Councillors felt the plans, across fields from Alfreton to Shirland and Oakerthorpe, were simply too large and in the wrong place, preferring solar panels to be placed on industrial buildings and on brownfield land.
They felt the negative impact of the scheme on the landscape was too great and outweighed the benefit of the solar farm itself, which is said to have been capable of powering 11,500 homes – three times the number of households in Alfreton.
Council officers also felt the same way due to the ‘magnitude’ of the scheme, which would have remained on the site for 40 years.
Residents, who submitted more than 750 objection letters, said they support plans for renewable energy generation’, but the site and scale of this proposal were unacceptable.

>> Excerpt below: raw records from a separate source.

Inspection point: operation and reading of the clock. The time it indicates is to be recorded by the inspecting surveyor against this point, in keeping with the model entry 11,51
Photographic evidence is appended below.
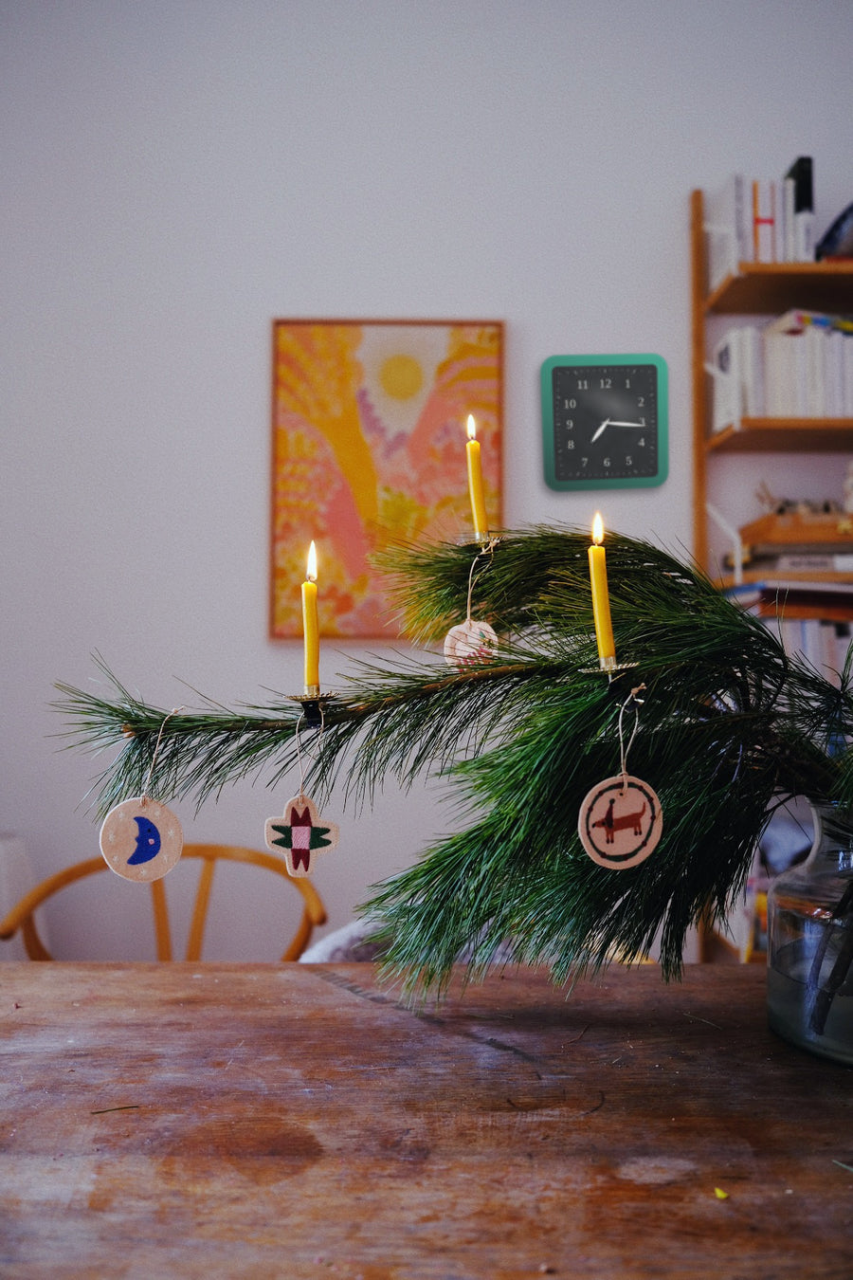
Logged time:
7,16
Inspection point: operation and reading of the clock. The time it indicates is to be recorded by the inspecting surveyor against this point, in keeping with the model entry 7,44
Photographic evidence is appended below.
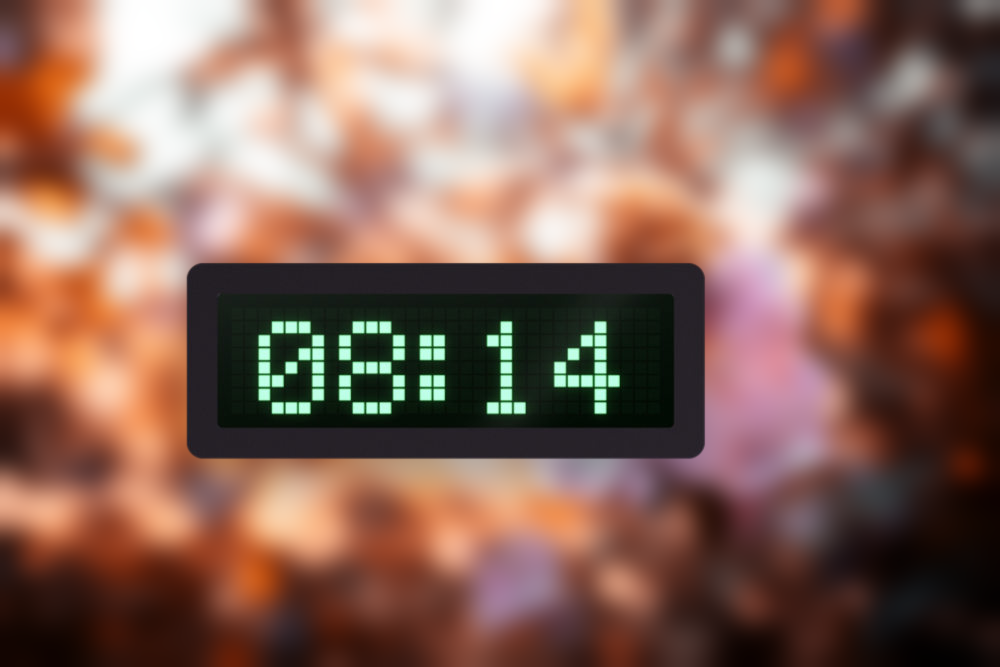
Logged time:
8,14
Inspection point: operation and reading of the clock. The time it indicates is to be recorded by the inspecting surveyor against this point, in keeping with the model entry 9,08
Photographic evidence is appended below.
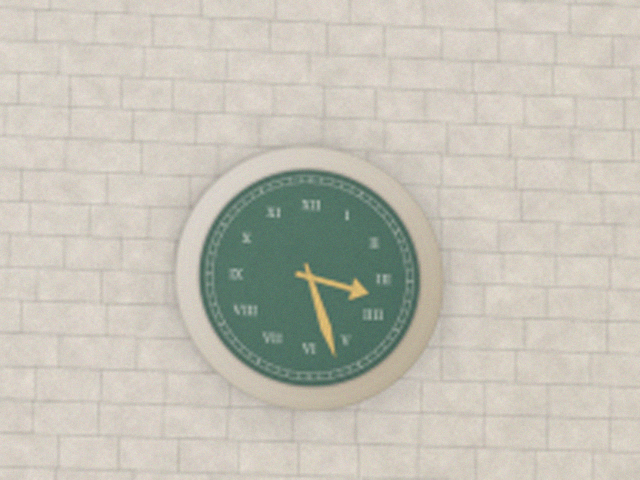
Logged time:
3,27
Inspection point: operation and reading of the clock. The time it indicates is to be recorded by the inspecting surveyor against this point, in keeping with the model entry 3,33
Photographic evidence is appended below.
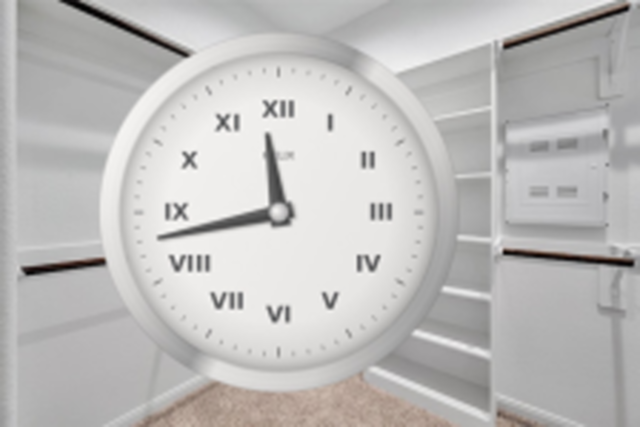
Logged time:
11,43
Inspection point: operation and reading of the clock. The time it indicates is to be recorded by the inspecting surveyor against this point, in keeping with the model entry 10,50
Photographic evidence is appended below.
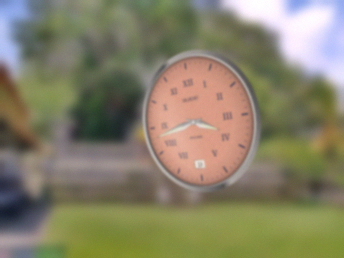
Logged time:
3,43
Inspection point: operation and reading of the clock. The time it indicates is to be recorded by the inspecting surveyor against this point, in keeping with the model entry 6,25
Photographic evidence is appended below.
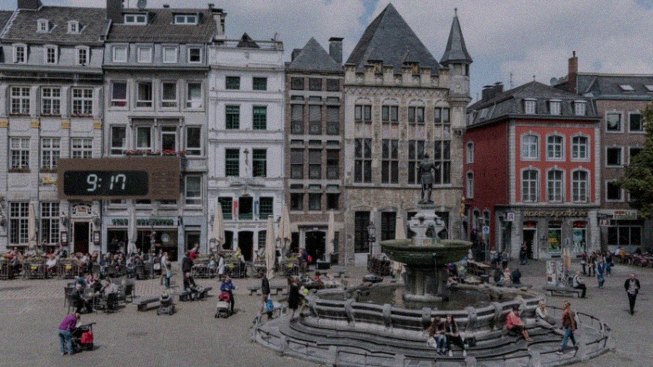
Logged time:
9,17
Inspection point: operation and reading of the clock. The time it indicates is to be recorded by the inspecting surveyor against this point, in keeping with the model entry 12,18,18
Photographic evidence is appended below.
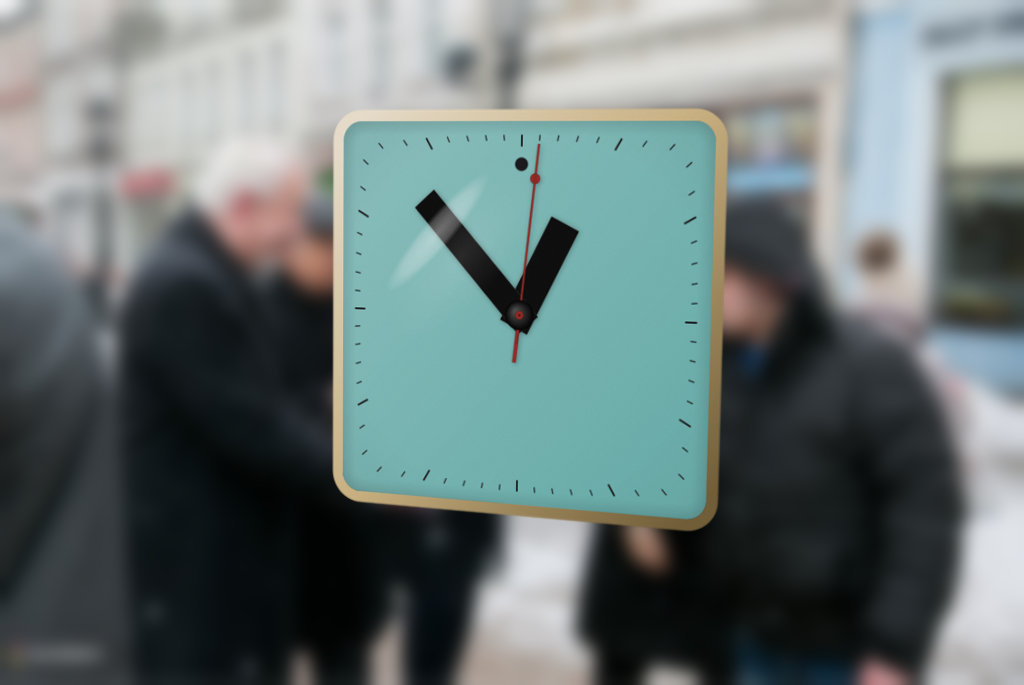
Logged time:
12,53,01
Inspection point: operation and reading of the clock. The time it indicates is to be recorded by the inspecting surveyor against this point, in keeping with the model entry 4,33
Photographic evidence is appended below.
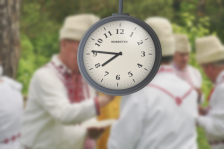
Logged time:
7,46
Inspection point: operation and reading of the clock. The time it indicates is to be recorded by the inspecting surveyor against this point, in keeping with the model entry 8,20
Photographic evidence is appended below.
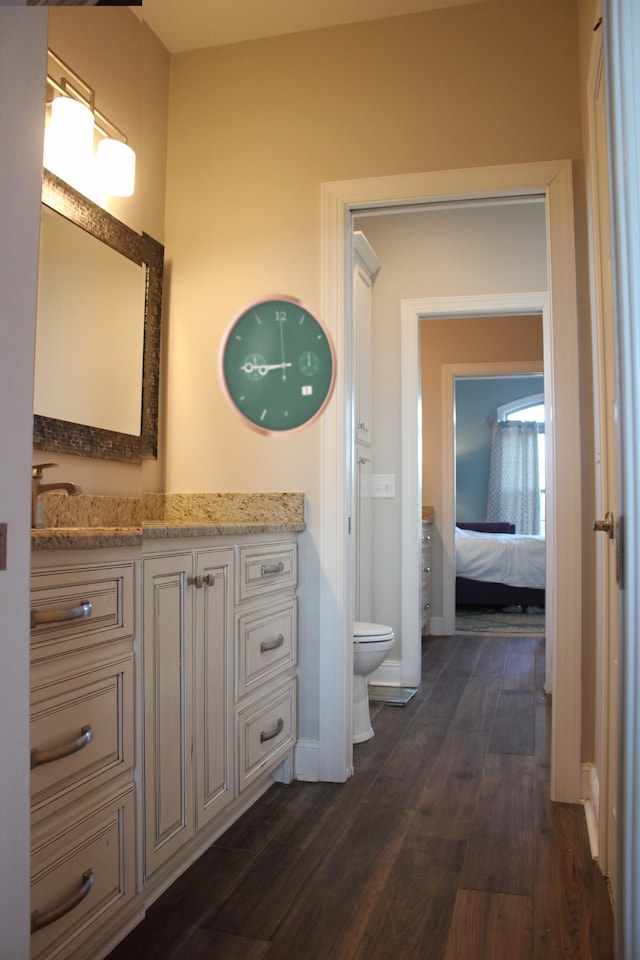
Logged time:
8,45
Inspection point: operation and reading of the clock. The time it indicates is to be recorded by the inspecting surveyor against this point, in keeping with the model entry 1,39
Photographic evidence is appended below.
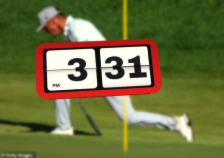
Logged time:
3,31
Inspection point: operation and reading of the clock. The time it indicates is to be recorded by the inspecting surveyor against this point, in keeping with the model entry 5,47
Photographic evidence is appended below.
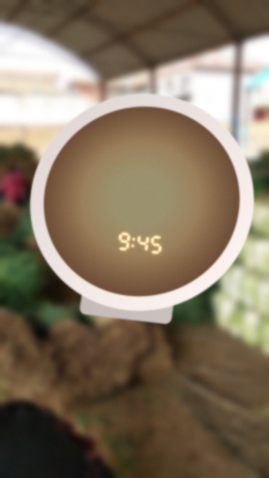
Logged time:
9,45
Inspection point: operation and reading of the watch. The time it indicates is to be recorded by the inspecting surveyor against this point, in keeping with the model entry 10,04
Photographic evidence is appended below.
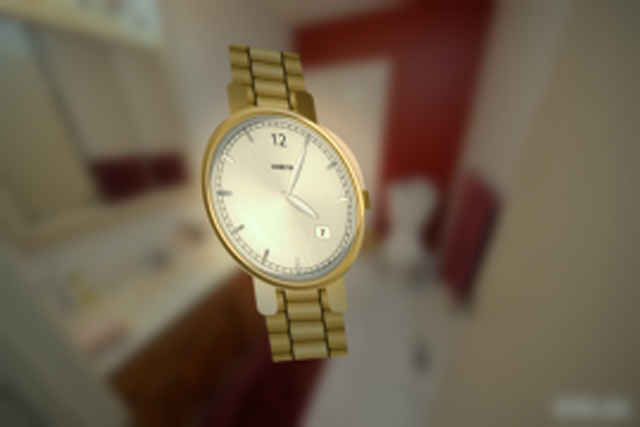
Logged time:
4,05
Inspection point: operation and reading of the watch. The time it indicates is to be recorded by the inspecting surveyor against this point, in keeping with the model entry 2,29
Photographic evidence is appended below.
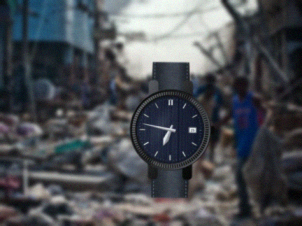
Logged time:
6,47
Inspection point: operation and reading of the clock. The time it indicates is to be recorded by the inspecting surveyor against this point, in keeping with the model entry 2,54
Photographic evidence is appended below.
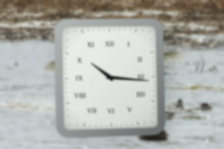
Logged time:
10,16
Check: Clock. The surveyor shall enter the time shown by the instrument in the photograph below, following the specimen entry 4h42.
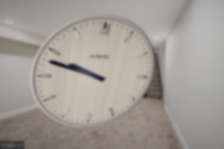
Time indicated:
9h48
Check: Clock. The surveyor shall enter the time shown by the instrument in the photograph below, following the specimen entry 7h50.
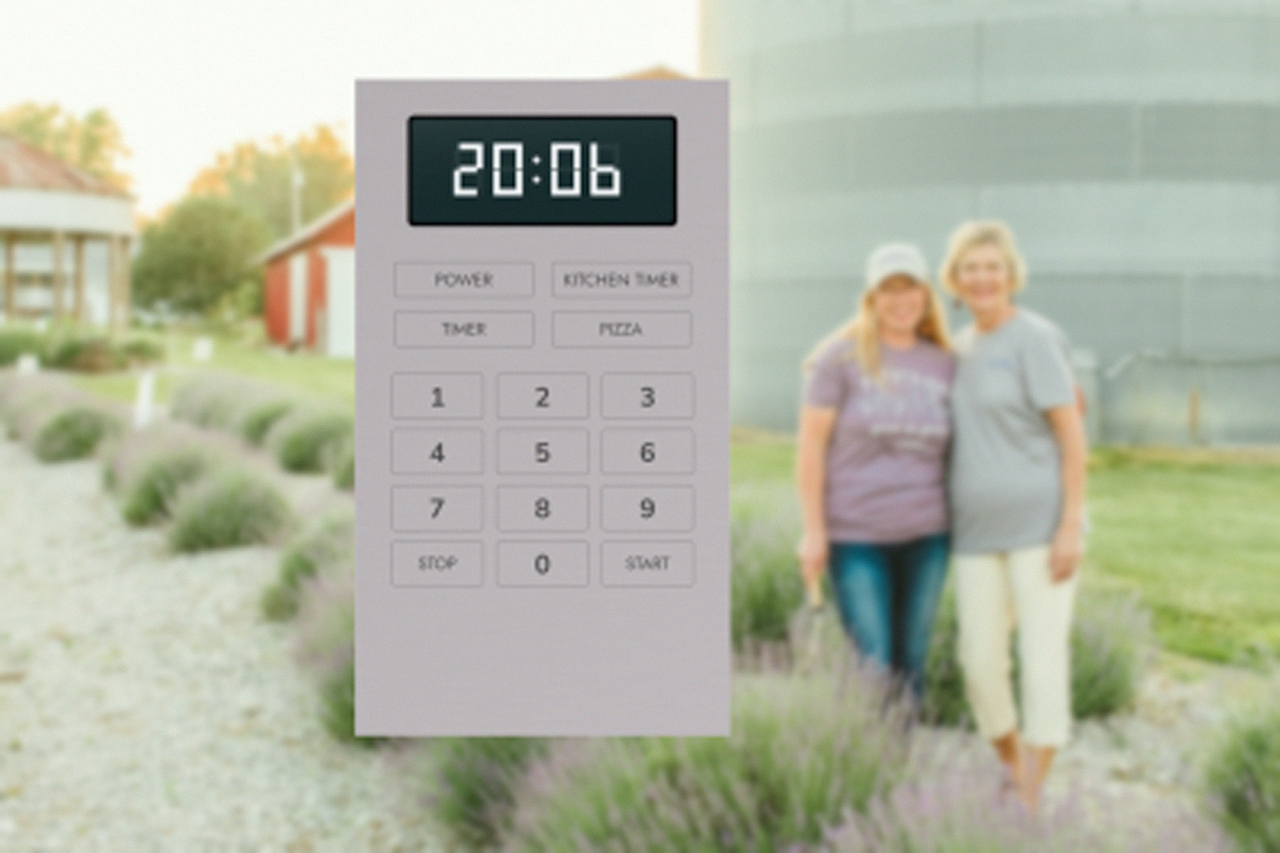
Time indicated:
20h06
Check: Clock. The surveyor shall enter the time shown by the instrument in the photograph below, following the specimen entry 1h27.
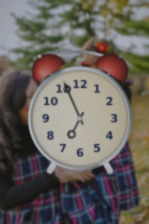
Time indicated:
6h56
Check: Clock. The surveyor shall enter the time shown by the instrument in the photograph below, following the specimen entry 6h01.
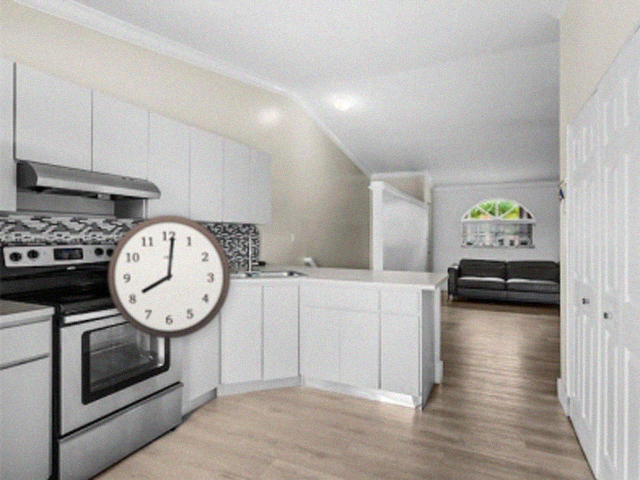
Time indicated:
8h01
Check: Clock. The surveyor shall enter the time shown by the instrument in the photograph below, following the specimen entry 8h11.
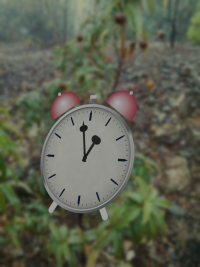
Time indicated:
12h58
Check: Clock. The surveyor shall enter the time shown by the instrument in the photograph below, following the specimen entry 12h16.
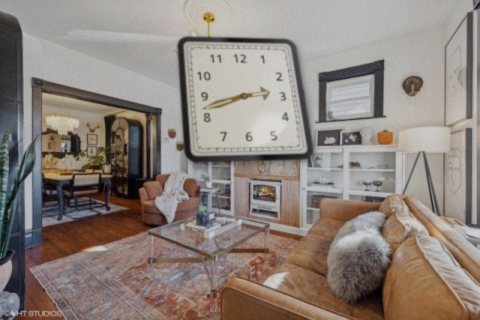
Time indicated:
2h42
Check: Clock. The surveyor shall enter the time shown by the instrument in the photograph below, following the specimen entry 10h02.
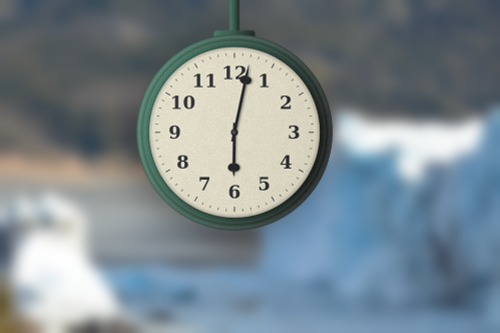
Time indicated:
6h02
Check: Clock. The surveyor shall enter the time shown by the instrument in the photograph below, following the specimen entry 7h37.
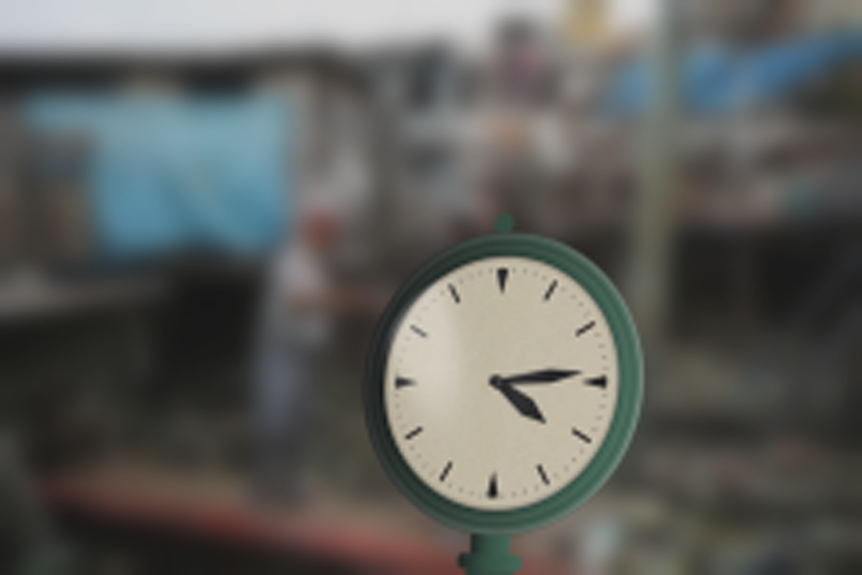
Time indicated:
4h14
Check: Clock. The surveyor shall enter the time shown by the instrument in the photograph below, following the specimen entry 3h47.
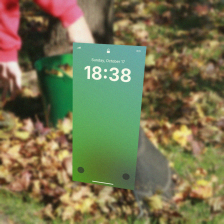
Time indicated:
18h38
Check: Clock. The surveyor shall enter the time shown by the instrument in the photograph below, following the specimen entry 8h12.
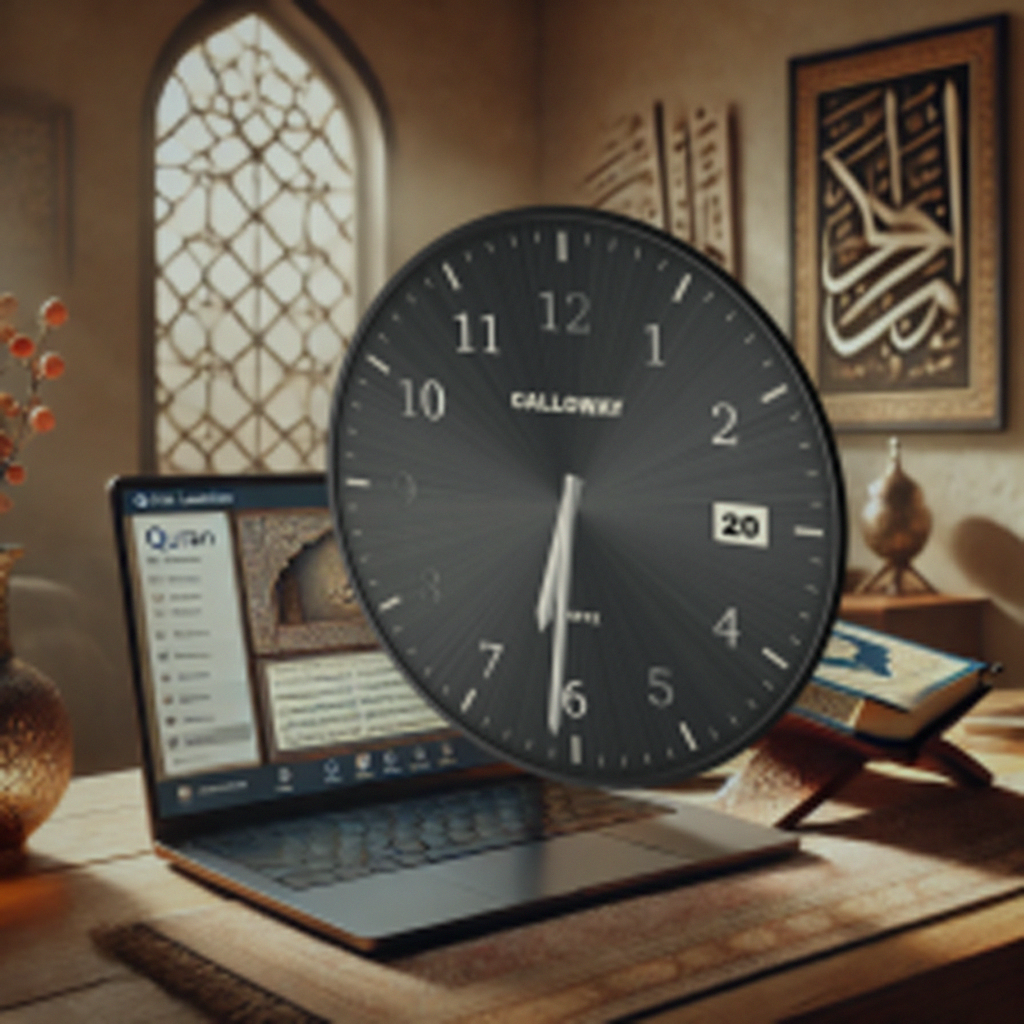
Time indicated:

A spokesman for the developer said this had been a key missed opportunity to take words on climate change and turn them into action.
Four residents spoke against the plans at this week’s meeting.
John Glasby, chair of governors at Alfreton Park Special School, next to the site, said he was speaking on behalf of hundreds of children who would make use of the educational facility over the next 40 years.
He said the school was set to move to new £12 million premises next to its current site and he felt ‘betrayed by the possibility of an industrial installation’ next door.
Mr Glasby said the outdoor areas at the new site had been set up so children could have a few minutes to themselves in peace and quiet if something had triggered their emotions.
This, he said, would not be possible if there was the persistent hum of background noise from the solar farm. The council’s pollution officer said there was no evidence before them to say sound would prove intolerable.
Mr Glasby said: “There is nowhere in the world where a solar farm has been built so close to a school such as ours. The parents are right to be concerned.”
Will Savage, on behalf of Kronos, said the borough took the “bold” step in 2019 to declare a climate emergency but ‘words must become action’.
He said the scheme had been reduced by a quarter and the firm has offered to contribute £10,000 a year to local community projects,
Mr Savage said: “The harm is limited, temporary and, in our view, outweighed by the significant public benefit.”
He said rejecting the application risked ‘undermining’ the need to act on climate change and would mean the UK relies on others to make changes.
However, Coun Jack Brown said: “On TV you see it every day about climate change and it is not good, we need to cut the emissions down, we need to do it – but that piece of land is of better use for agriculture and walking land.
“We need to find spaces to put these things. They should be put on industrial buildings.”
Rae Gee, a council planning officer, said the strength of objections from key officials and the scale of the scheme tipped the balance towards refusal.